What impact will the changes have?

There are still several legal hurdles to be considered by private companies considering the provision of financial assistance in corporate acquisitions.

The directors will still need to be satisfied: 

  • that the proposed transaction is in the best interests of the company, bearing in mind particularly the new statutory duty of directors under section 172 of the 2006 Act to promote the success of the company for the benefit of its members as a whole; and 
  • that the proposed transaction does not constitute an unlawful distribution or other illegal reduction of the company’s capital.

The directors should also be alert to the possibility that the transaction may be challenged for up to two years after the acquisition under insolvency legislation if it constitutes a transaction at an undervalue.

What practical steps should the directors take?

The directors should ensure that they identify the corporate benefit to the company of the transaction. When considering the transaction and whether to The directors should ensure that they identify the corporate benefit to the company of the transaction. When considering the transaction and whether to approve it, they must bear in mind all their duties as directors. Their considerations of all relevant matters, together with their final decision, must be duly minuted.

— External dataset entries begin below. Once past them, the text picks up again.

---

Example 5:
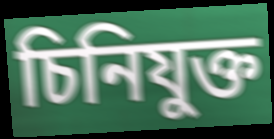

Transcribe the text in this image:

চিনিযুক্ত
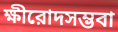
ক্ষীরোদসম্ভবা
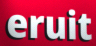
eruit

The directors should take into account the effect of the proposed transaction on the net assets of the company, and its ability to pay its debts as they fall due. If net assets will be reduced, the directors should assess whether or not the company has profits available for distribution which could cover the amount of the reduction. The directors might feel more comfortable calling upon the auditors, or perhaps an independent third party, to calculate these figures.

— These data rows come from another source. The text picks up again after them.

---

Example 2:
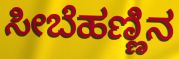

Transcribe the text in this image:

ಸೀಬೆಹಣ್ಣಿನ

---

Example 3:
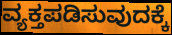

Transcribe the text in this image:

ವ್ಯಕ್ತಪಡಿಸುವುದಕ್ಕೆ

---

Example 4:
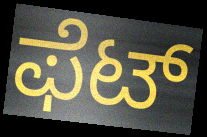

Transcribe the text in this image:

ಫೆಟ್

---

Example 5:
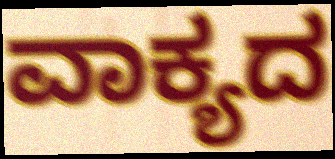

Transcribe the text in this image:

ವಾಕ್ಯದ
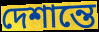
দেশান্তে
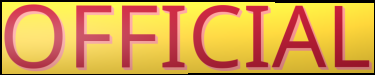
OFFICIAL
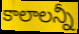
కాలాలన్నీ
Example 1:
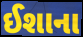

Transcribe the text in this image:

ઈશાના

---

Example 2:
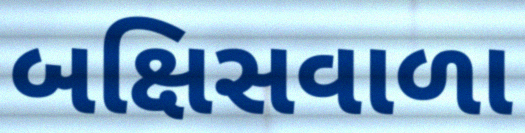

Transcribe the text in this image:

બક્ષિસવાળા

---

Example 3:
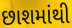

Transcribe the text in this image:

છાશમાંથી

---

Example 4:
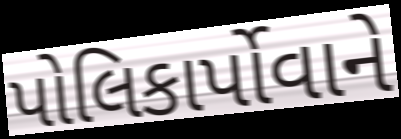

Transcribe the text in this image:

પોલિકાર્પોવાને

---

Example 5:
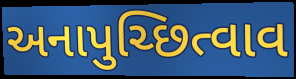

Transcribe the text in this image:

અનાપુચ્છિત્વાવ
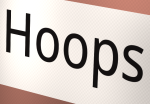
Hoops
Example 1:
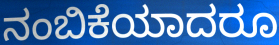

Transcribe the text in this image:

ನಂಬಿಕೆಯಾದರೂ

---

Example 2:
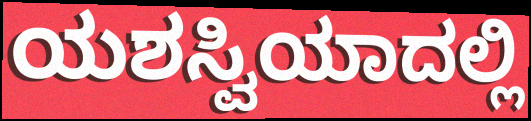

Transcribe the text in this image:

ಯಶಸ್ವಿಯಾದಲ್ಲಿ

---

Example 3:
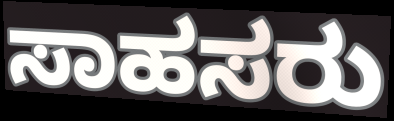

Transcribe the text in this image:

ಸಾಹಸರು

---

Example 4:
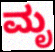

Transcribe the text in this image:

ಮೃ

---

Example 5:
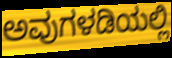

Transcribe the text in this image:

ಅವುಗಳಡಿಯಲ್ಲಿ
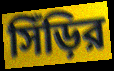
সিঁড়ির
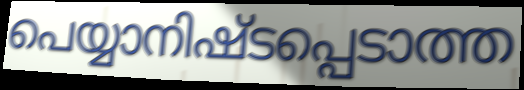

The directors might wish to seek shareholder approval for the proposed transaction to protect themselves from a subsequent challenge by the shareholders on the grounds of breach of duty.

Any directors will, of course, also need to comply with any requirements of any lenders in respect of the proposed transaction.

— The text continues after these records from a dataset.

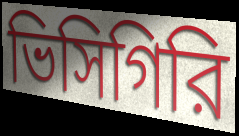
ভিসিগিরি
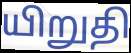
யிறுதி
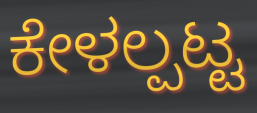
ಕೇಳಲ್ಪಟ್ಟ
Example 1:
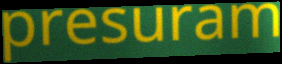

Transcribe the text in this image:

presuram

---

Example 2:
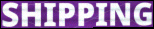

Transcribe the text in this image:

SHIPPING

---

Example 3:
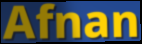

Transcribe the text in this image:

Afnan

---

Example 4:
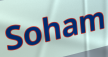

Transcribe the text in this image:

Soham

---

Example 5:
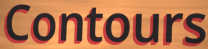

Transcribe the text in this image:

Contours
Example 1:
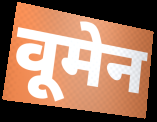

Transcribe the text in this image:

वूमेन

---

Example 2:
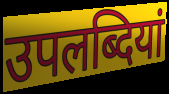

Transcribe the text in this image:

उपलब्दियां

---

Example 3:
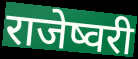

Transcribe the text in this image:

राजेष्वरी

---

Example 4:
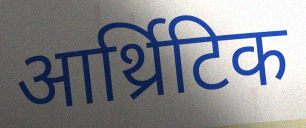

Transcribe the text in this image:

आर्थ्रिटिक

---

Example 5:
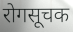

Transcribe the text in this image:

रोगसूचक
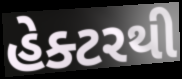
હેક્ટરથી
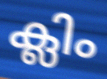
ക്ലിം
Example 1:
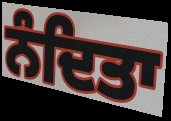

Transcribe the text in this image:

ਨੰਦਿਤਾ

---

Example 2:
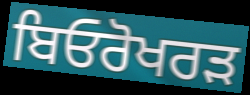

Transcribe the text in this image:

ਬਿਓਰੋਖਰੜ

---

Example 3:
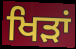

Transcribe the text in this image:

ਖਿੜਾਂ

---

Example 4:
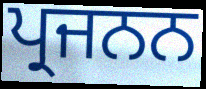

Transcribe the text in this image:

ਪ੍ਰਜਨਨ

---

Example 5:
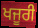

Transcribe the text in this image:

ਖਜੂਰੀ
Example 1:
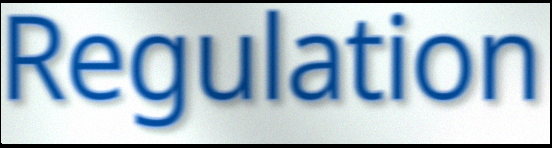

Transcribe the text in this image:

Regulation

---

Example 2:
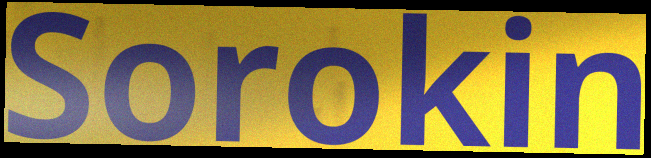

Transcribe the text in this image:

Sorokin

What comfort will lenders be seeking?

The approach that lenders are likely to take is still not entirely clear.

At present, lenders will certainly continue to require comfort (principally from the production of appropriate board minutes) that the directors believe that the borrowing itself, and the giving of any related guarantee and security, is in the best interests of the company and does not breach any capital maintenance rules. Such minutes should set out the commercial justification for the transaction, and the impact on the company’s net assets and distributable reserves, as discussed above. If there is a risk of insolvency the minutes should also note the effect of the proposed financial assistance on the company’s solvency and why the transaction is in the best interests of the company and/ or the creditors.

There has been some uncertainty as to whether lenders will also continue to require the comfort which they previously received from the whitewash process, that is the approval of shareholders, and more importantly confirmation of solvency from the directors and auditors. However, there is no overall consensus from lenders that they will not be seeking such approval or confirmation (and they might well do so if there were particular grounds for concern).